SHREWSBURY: SLOW FOOD FOR WINTER

 casey pesce d'jeetCasey Pesce, in the d’jeet? kitchen, tells PieHole that winter is a time to slow things down a bit. (Photo by Jim Willis. Click to enlarge)

By JIM WILLIS

PieHole reveres the home cook. We know that the most important food is the food you eat everyday, not the occasional expensive plate of vertical food approved by a Michelin Guide.

And so it goes with home cooking in December that we sit here and look at our barren garden, the summer’s herbs buried under a blanket of white, and try to conjure an answer to that daily question: “What’s good to eat?”

PieHole checked in at d’jeet? in Shrewsbury’s Grove shopping center to see if with chef/owner Casey Pesce had any inspiration to offer home cooks around the Green.

“That’s what I love,” says Pesce. “I love eating something that someone has made at home.”

“It’s so easy in the summer to decide what you want to eat,” he says. “Stuff is so flavorful you can eat it raw, you can steam it, grill it.”

But Pesce doesn’t see barren garden beds as a necessarily bad thing for winter cooking.

“In winter, you have more time. Everything slows down, and you can make things that take more time,” he says. “Winter is when you’re really diving deep into what you’re making, and putting a lot into it. It’s nice, it’s comforting, it’s special food.”

Pesce rattles off a laundry list of ingredients that he likes to use in the winter time.

“There are squashes that are amazing. And the hardy greens. You’ve got acorn squash, butternut, rutabaga, parsnips, spaghetti squash,” says Pesce.  “It’s colorful food.”

Now, while gardens around the Green are longer throwing off squashes, PieHole heeded the advice we picked up at the Farmer’s Market this year about storing vegetables and stocked up on a bunch of squash. Pesce says cooking at home with spaghetti squash is as simple as treating it like pasta.

“Just scrape it out and serve it with a pomodoro sauce,” he says.

Another alternative Pesce suggests is to try a spaghetti squash latke. “Roast the squash so it’s nice and dry, fork it out and add some egg and seasoning, and pan fry it,” says Pesce.

A suggestion that was new to us is making fritters out of squash. Pesce suggests making a basic fritter batter and including some parmesan, basil, parsley and lemon zest, and then adding the mashed squash. “Fry them and you get these nice fritters,” says Pesce.
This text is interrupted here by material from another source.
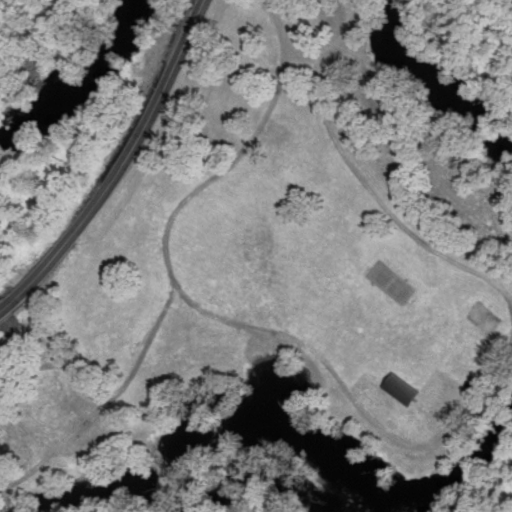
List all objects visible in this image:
river: (83, 85)
road: (118, 166)
building: (406, 387)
At d’jeet?, Pesce seeks inspiration for the winter menu by turning to his family memories.

“I’m thinking cheese and crackers – like, old school. My grandmother always had a cheese spread, and she liked drinking a beer at the end of the night, so I was thinking about cheese and crackers, and it brings back that memory,” says Pesce.

He’s been working with a raw, smoked Vermont cheddar cheese and a stout from the local Carton Brewery.

“I took the cheese and melted it with some heavy cream. I pour it into a glass cup and it becomes spreadable.” Pesce then makes a jelly by cooking down a Carton Milk Stout and puts a thin layer of that over the cheese in the glass.

“We’re going to try to do that with a rye bread cracker,” he says.

For Pesce, who had just picked the last of the Grove’s garden’s kale when we sat down with him, inspiration for winter cooking is everywhere. PieHole will continue to check in with area chefs this winter to see what suggestions they have for home cooks.